Enhancement: attention crop strategy improvements
See original GitHub issueThese are via @jcupitt, thanks John.
Rank regions by average rather than maximum value
sharp uses max on the sum image. This is very sensitive to noise, to the exact alignment of the masks, and takes no account of how “much” of something there is. A single pixel of skin colour is as significant as a whole face.
We could gaussblur before max, but the simplest thing is probably just to use avg rather than max.
No need to separate A and B channels when detecting skin tones
sharp does
a = lab[1]
b = lab[2]
skin = (a >= 3) & (a <= 22) & (b >= 4) & (b <= 31)
It would probably be slightly quicker to get ab as a two-band image, then do the tests against a two-element array, then AND the two bands together, something like:
ab = lab[1:2]
skin = (ab >= [3, 4] & ab <= [22, 31]).bandand()
Investigate using L channel in skin tone detection
When sharp tests for skin colour, it just tests AB, it doesn’t test lightness.
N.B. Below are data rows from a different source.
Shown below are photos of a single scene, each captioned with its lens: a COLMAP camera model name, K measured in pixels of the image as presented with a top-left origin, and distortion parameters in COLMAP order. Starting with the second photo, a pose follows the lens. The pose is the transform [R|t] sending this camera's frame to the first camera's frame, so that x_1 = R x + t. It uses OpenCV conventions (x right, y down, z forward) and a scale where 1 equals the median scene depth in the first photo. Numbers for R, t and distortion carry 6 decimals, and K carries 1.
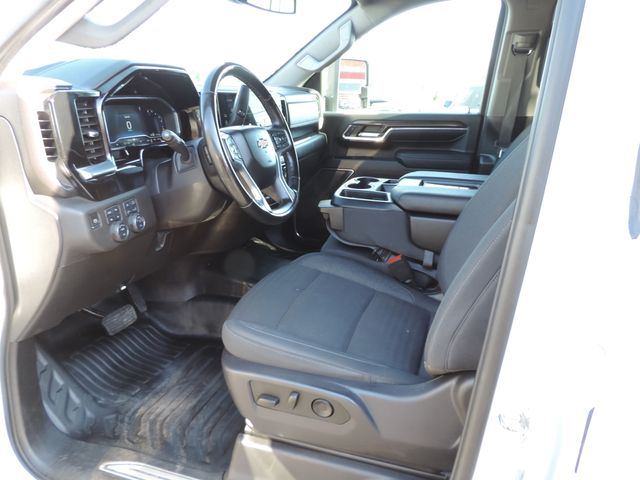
lens RADIAL K [[433.4, 0, 320.0], [0, 433.4, 240.0], [0, 0, 1]] dist [-0.043272, -0.001842]
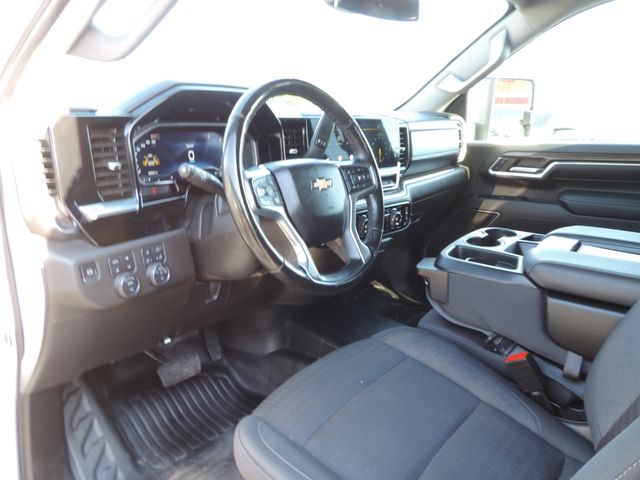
lens RADIAL K [[447.5, 0, 320.0], [0, 447.5, 240.0], [0, 0, 1]] dist [-0.027108, -0.000598]
pose [[0.934416, 0.082347, -0.346533, 0.106451], [-0.105566, 0.993222, -0.048635, -0.069068], [0.340179, 0.082027, 0.936776, 0.220344]]
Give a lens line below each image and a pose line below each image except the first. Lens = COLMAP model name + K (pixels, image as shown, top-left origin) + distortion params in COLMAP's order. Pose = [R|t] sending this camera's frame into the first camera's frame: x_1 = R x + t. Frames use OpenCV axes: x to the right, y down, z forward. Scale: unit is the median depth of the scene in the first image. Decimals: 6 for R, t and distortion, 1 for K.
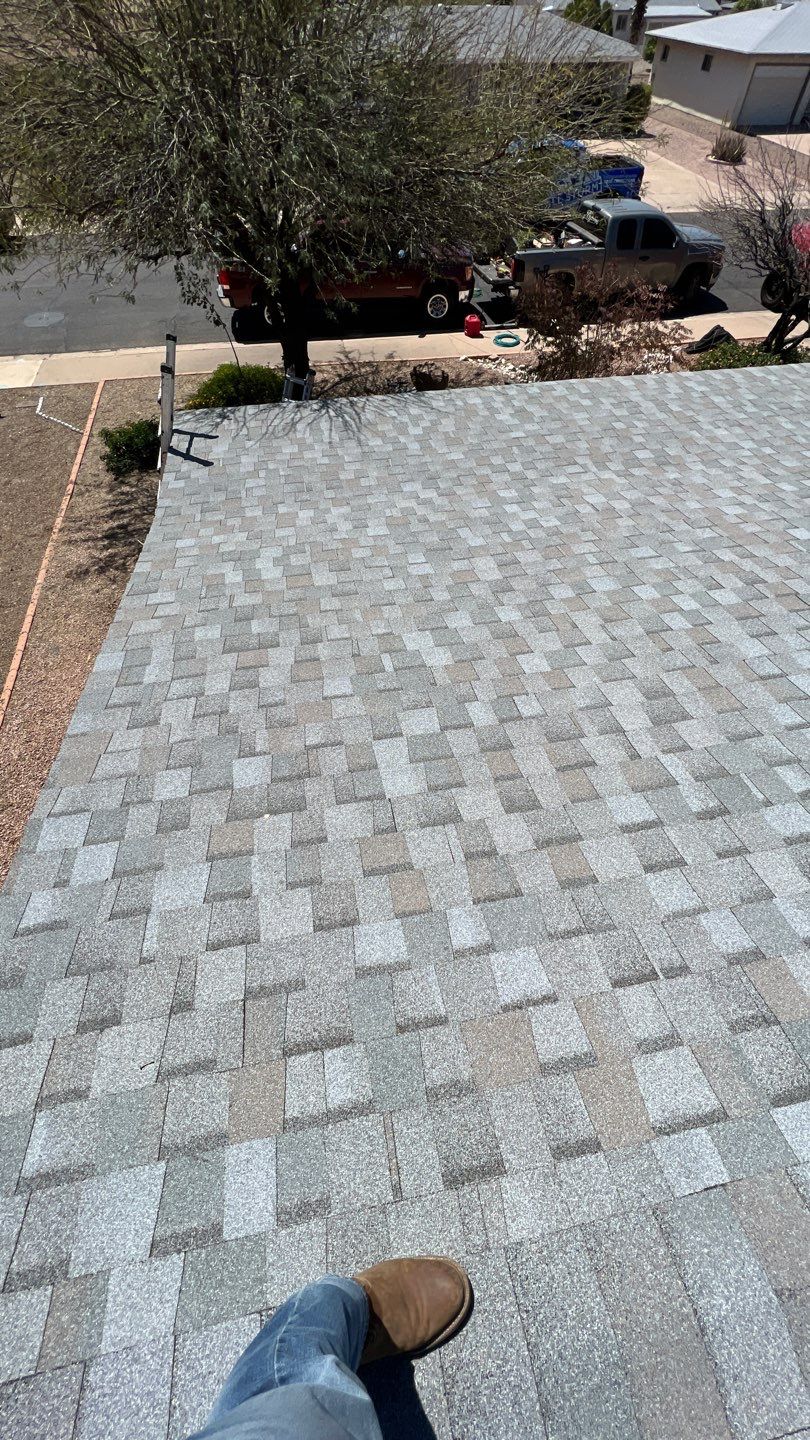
lens RADIAL K [[576.1, 0, 410.7], [0, 576.1, 721.5], [0, 0, 1]] dist [-0.003532, 0.000988]
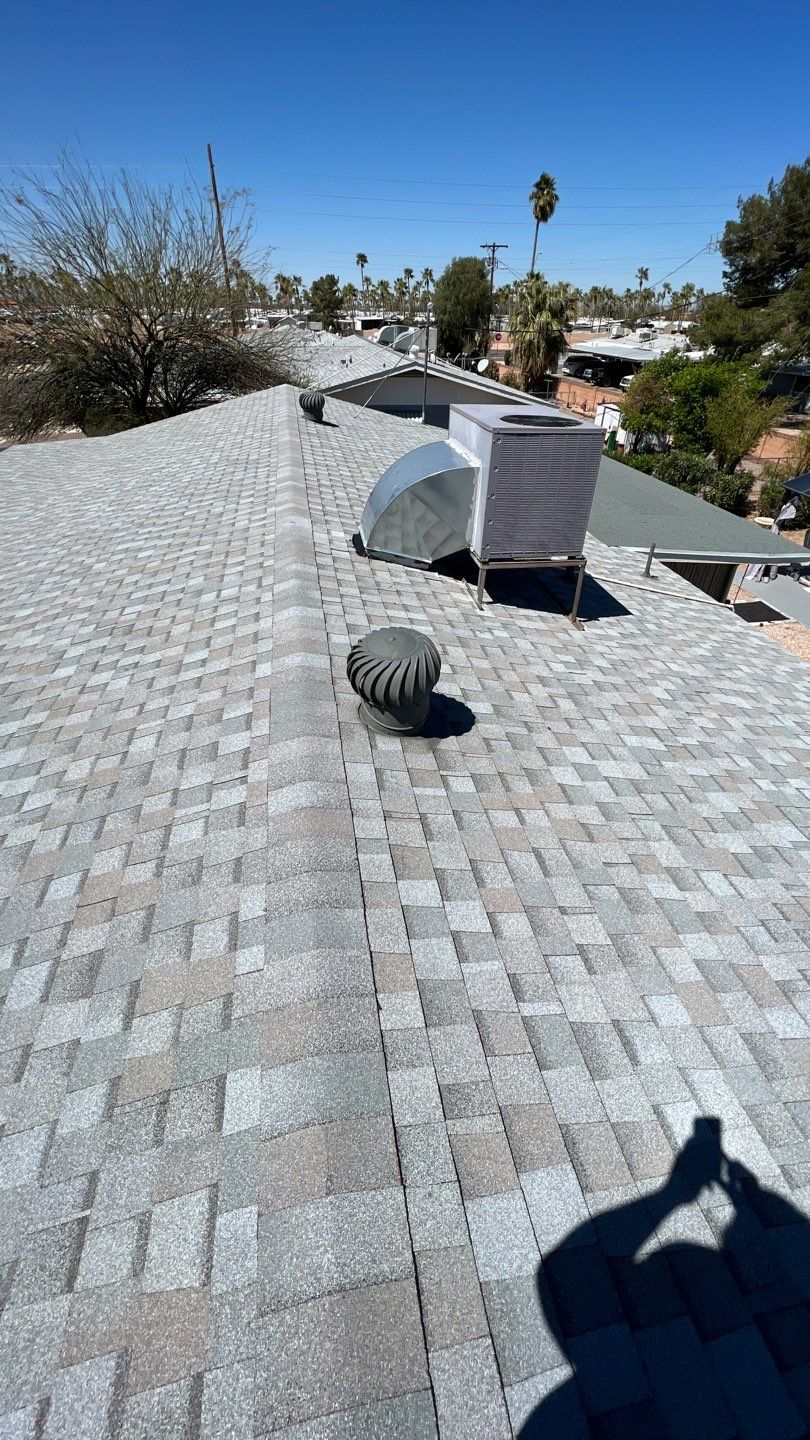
lens RADIAL K [[576.1, 0, 410.0], [0, 576.1, 714.0], [0, 0, 1]] dist [-0.003532, 0.000988]
pose [[0.015434, -0.585151, 0.810777, 0.138662], [0.792032, 0.502077, 0.347280, 0.113092], [-0.610284, 0.636802, 0.471208, -0.177794]]
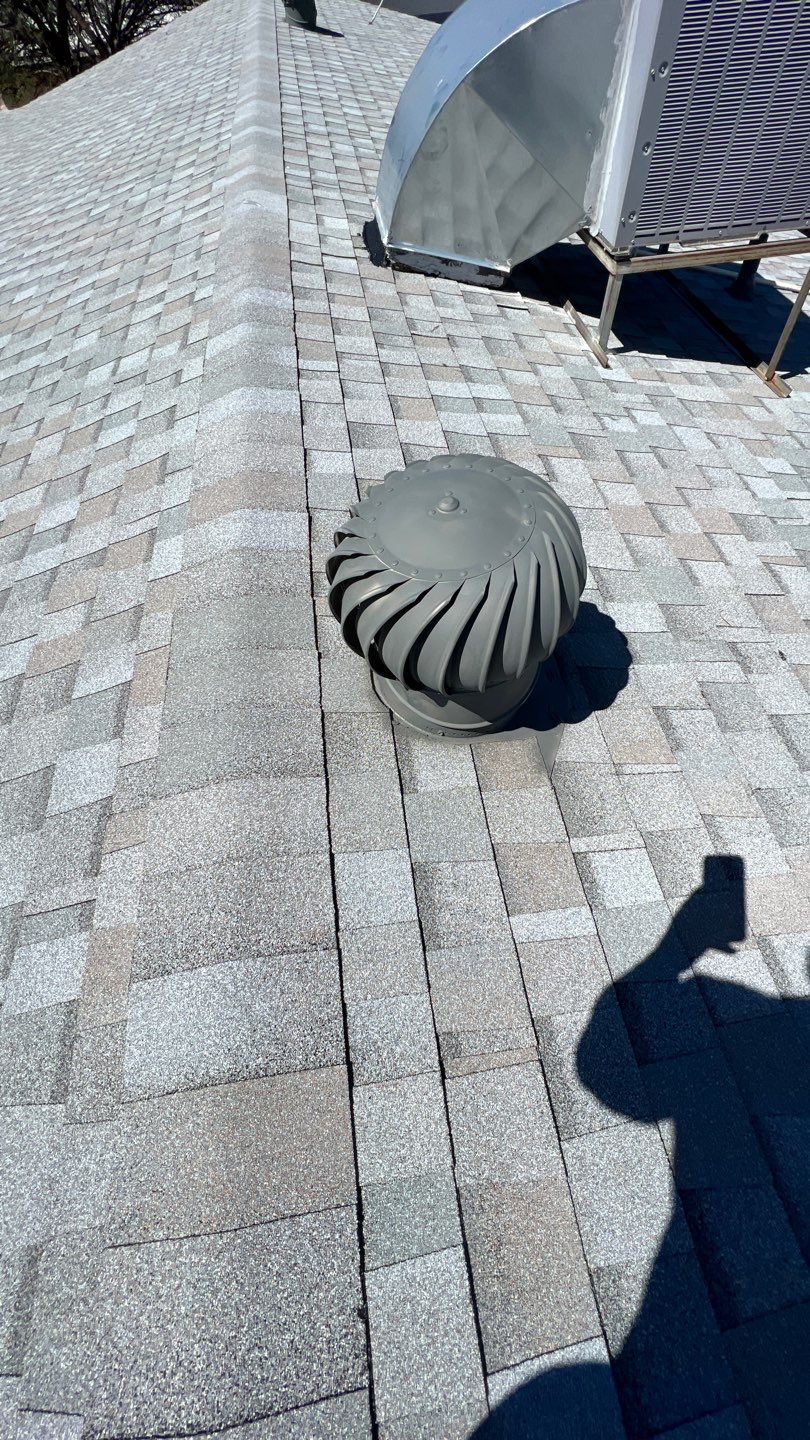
lens RADIAL K [[576.1, 0, 407.4], [0, 576.1, 712.6], [0, 0, 1]] dist [-0.003532, 0.000988]
pose [[0.055672, -0.837907, 0.542966, 0.990661], [0.838094, 0.334789, 0.430715, 0.301378], [-0.542678, 0.431078, 0.720883, 0.148458]]
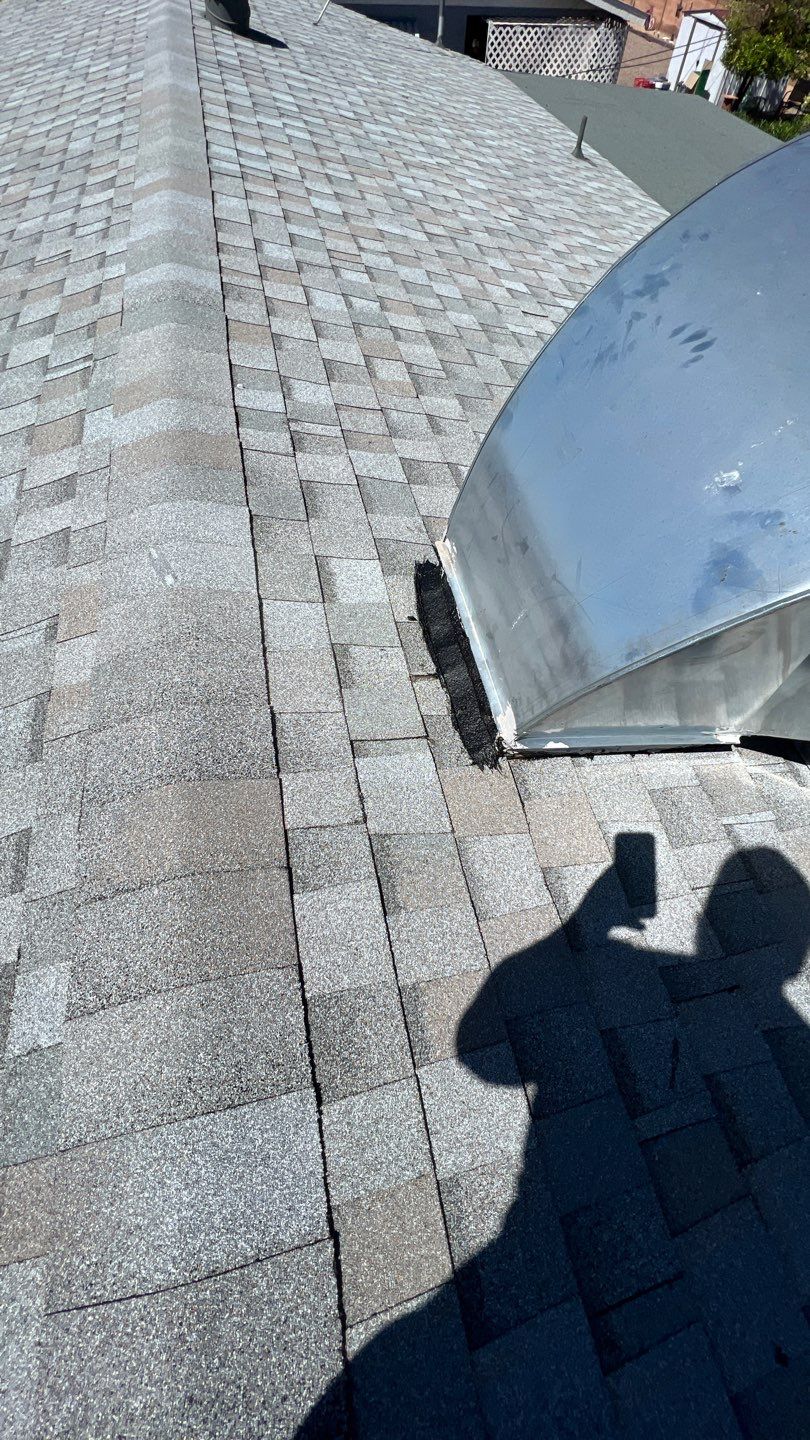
lens RADIAL K [[576.1, 0, 405.0], [0, 576.1, 721.2], [0, 0, 1]] dist [-0.003532, 0.000988]
pose [[-0.021535, -0.850214, 0.525997, 2.360093], [0.783526, 0.312436, 0.537094, 0.081749], [-0.620985, 0.423699, 0.659437, 0.355252]]
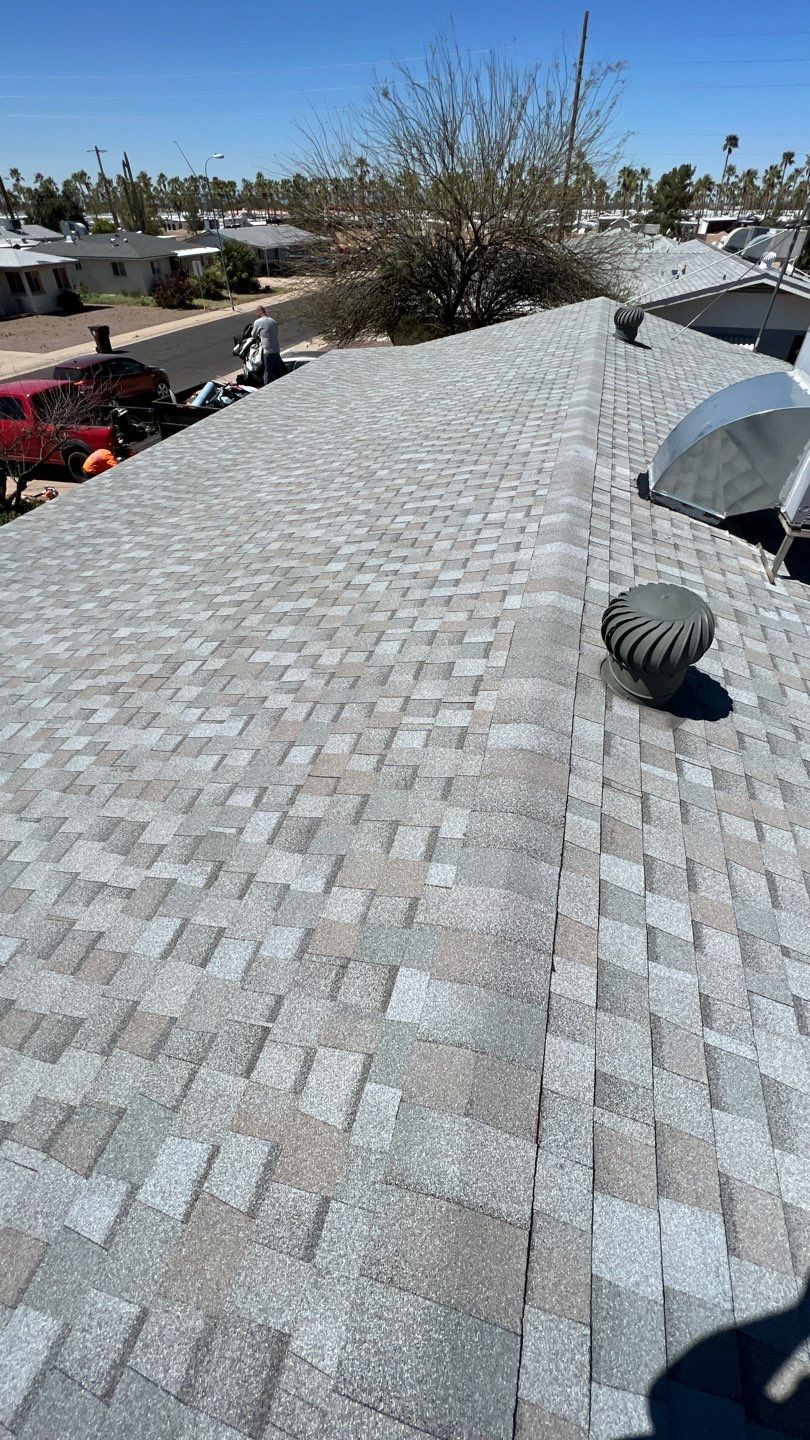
lens RADIAL K [[576.1, 0, 411.3], [0, 576.1, 714.5], [0, 0, 1]] dist [-0.003532, 0.000988]
pose [[0.442120, -0.603286, 0.663758, 0.154375], [0.723924, 0.676927, 0.133060, 0.082270], [-0.529589, 0.421682, 0.736016, -0.128932]]
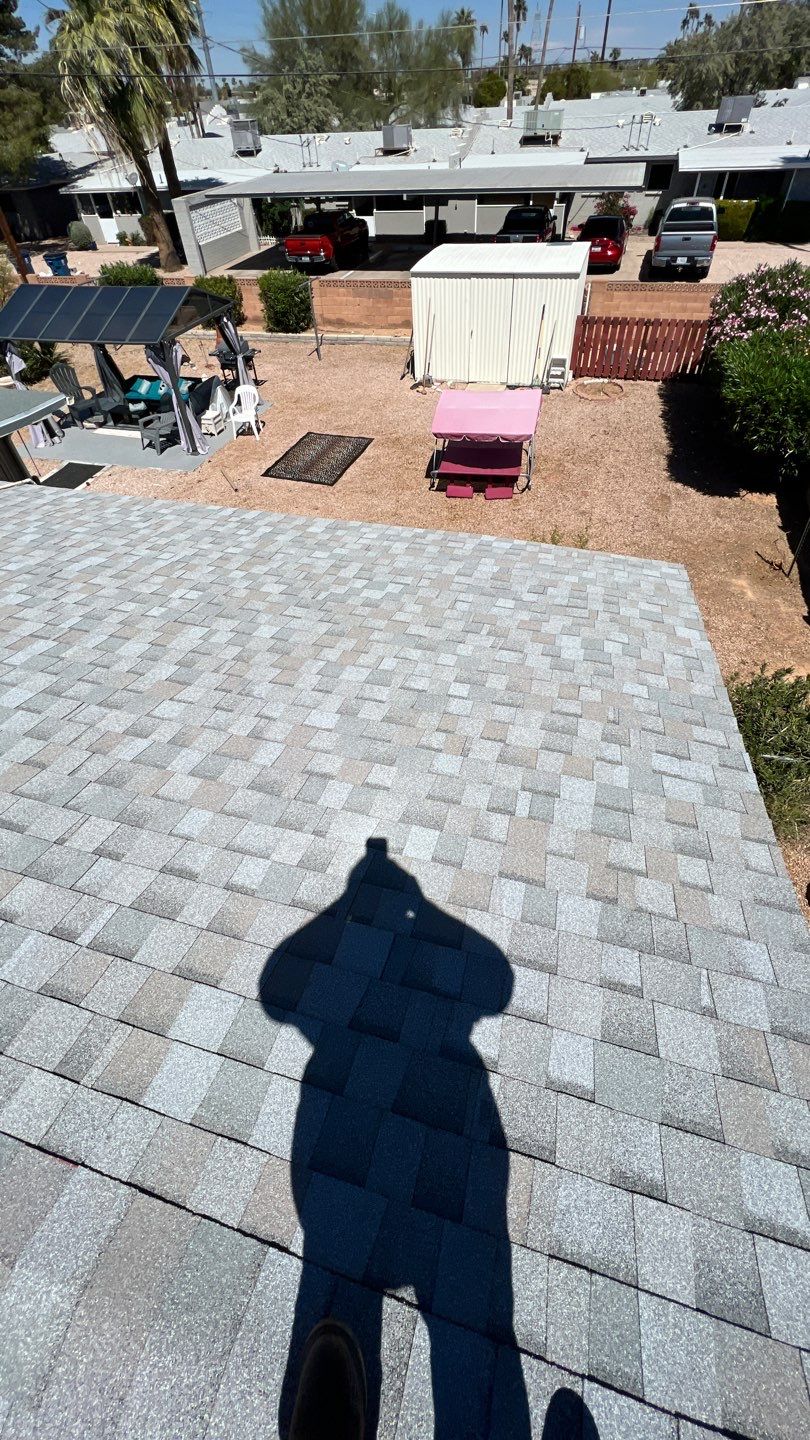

I found a few images where very deep shadows were mistakenly tagged as skin, throwing off the crop.
(The L channel values were discarded when the current thresholds were “trained”. Let’s add them back into the mix and see what it comes up with.)
Issue Analytics
- State:
- Created 7 years ago
- Comments:5 (3 by maintainers)
I had another thought – the cropper works at the moment by discarding boring areas, which is quick, but it means it won’t centre on interesting areas.
Instead, how about calculating a score image, as now, but doing it for the whole frame. Then shrink, blur, search for the peak, and centre the crop box on that. There’s some sample code here:
https://github.com/jcupitt/libvips/blob/master/libvips/conversion/smartcrop.c#L162
And a little discussion here:
https://github.com/jcupitt/libvips/issues/619
It’s a bit slower, but not catastrophically.
[update jcupitt/libvips#619 has been improved a bit more, and now has a nip2 workspace for experimenting with the settings, plus some useful test images]
Commit 36078f9 on the ridge branch makes an internal switch to the smartcrop feature of libvips. The existing public API remains the same. This will be in v0.18.0.